Of life lessons learned from boxing, he once said: "Sometimes a boxer will box, and if he loses, he won't come back. We tell our kids that the second time they get in the ring, they're growing up whether they win or lose, because they didn't quit."

Johnny Jones was so impressed by Fairbanks' work with his son Kent, who has since become an accomplished lawyer, that he wrote the following to Skipper one Christmas: "You can take great pride in knowing all your efforts have molded many young men into outstanding individuals."

He once molded the Bridgeport (Alabama) High School football team into an undefeated squad in 1958, before quitting coaching as a primary profession for a reason heard far too often in education.

"He couldn't feed his family on a coaching salary," Randy said.

But he kept coaching and teaching whenever possible because, in his brother's words, "he loved teaching kids."

That work led him to be inducted into the Greater Chattanooga Sports Hall of Fame, as well as numerous other such halls, and to win dozens of honors, including the Liberty Bell Award from the Chattanooga Bar Association.

To this day, Randy wonders what happened to all those awards: "You never saw any of them in his house. The only pictures or awards in his house were of his wife and daughters."

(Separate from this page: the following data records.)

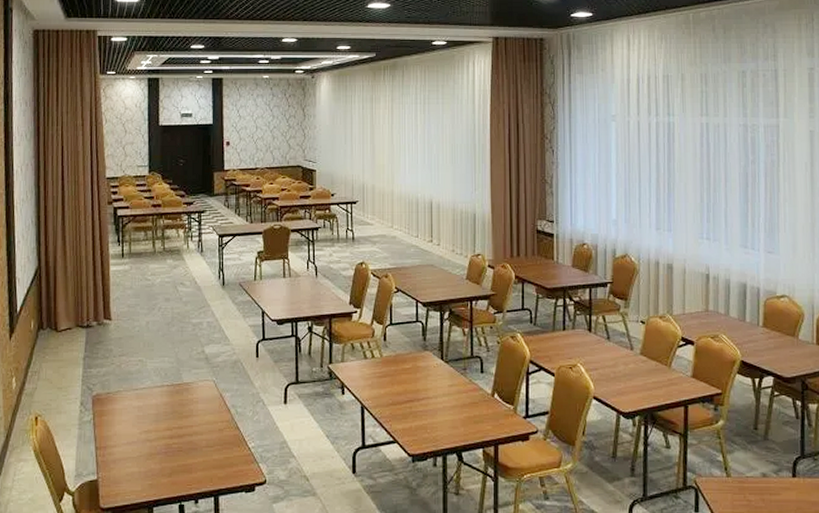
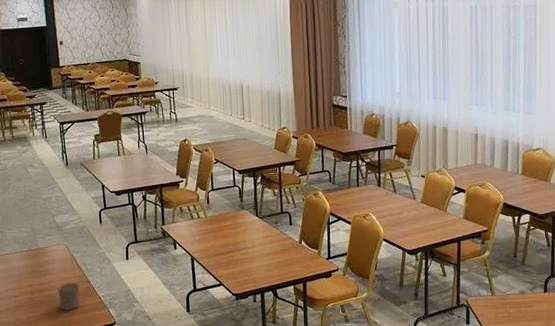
cup: none [200,428,226,462] -> present [57,282,80,310]

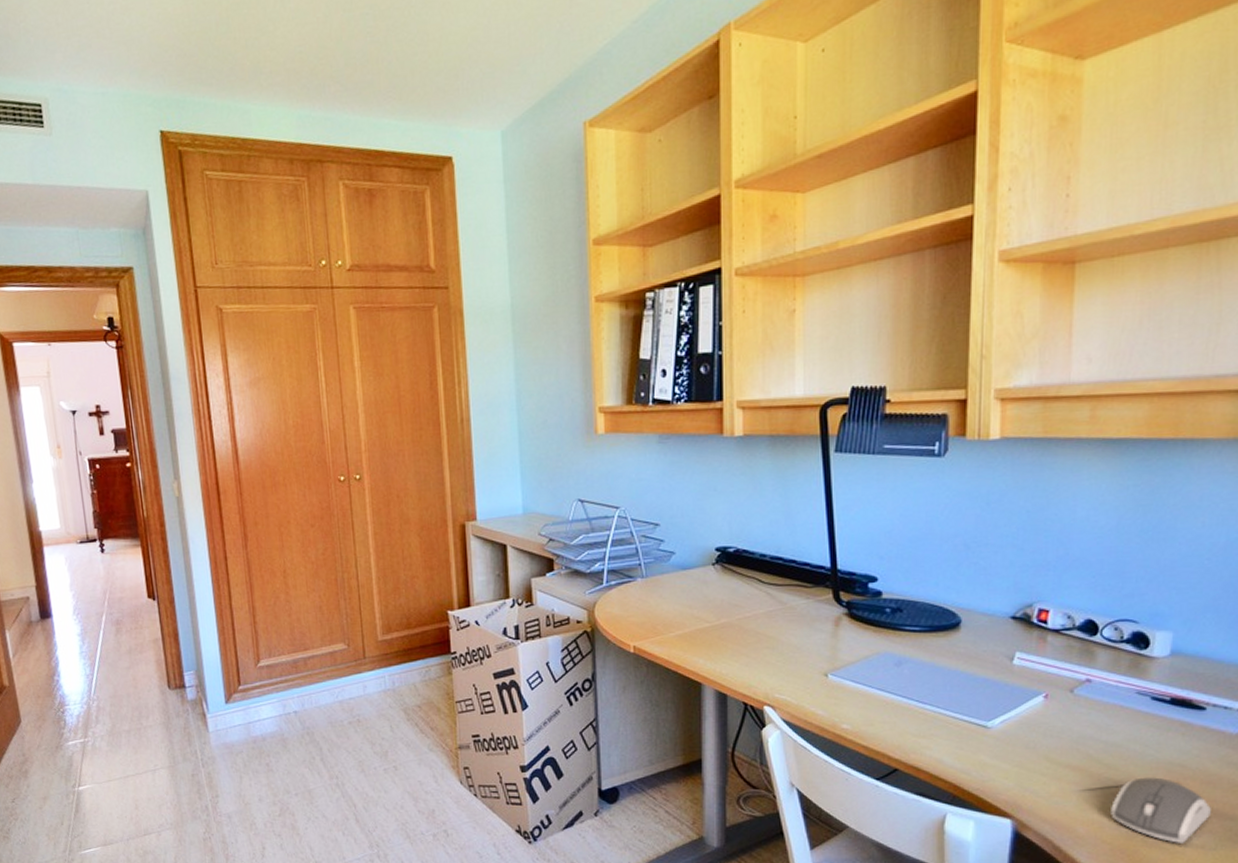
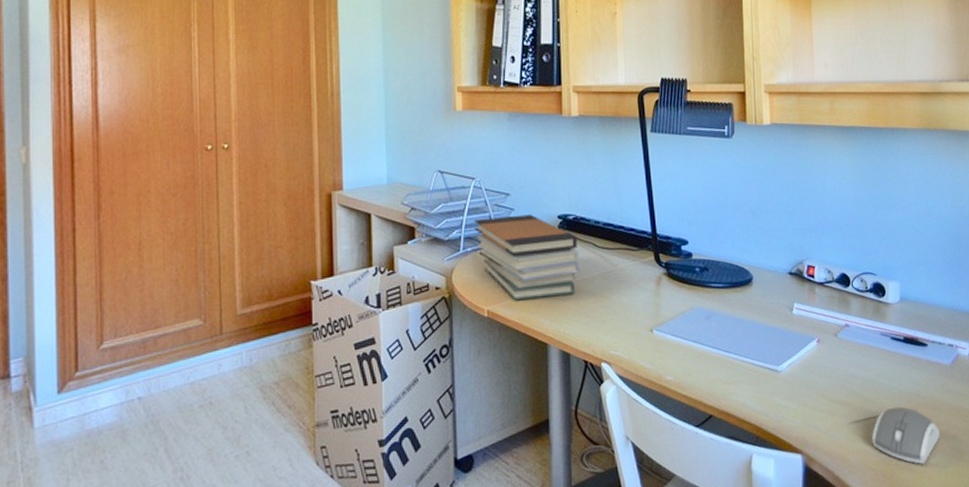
book stack: none [619,546,740,638] -> present [474,214,579,301]

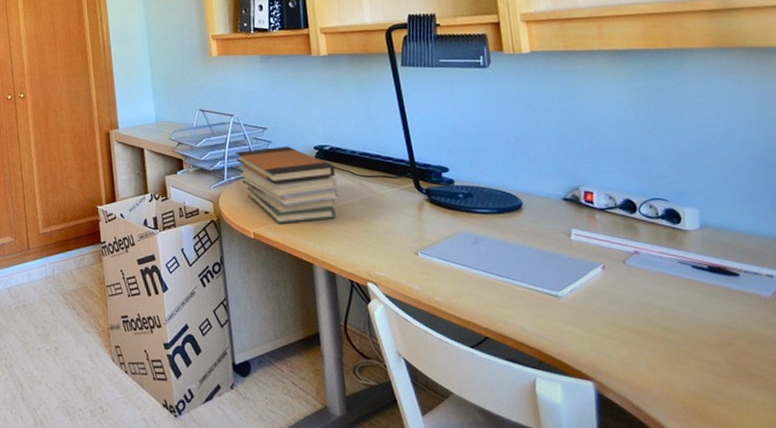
computer mouse: present [872,406,940,464] -> none [676,338,764,400]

We have lost too many of these local coaching and mentoring giants of late. Over the past 10 months alone, Clifford Kirk, Catherine Neely, Tom Weathers, Anthony Martino, Grace Keith and now Skipper Fairbanks - to name but six - have all passed away.

Said Randy regarding his brother, using words that could just as easily describe any of the above six: "I spent my whole life trying to emulate him, and I never came close because he set the bar so high."

Then again, that's how you make history for all the right reasons.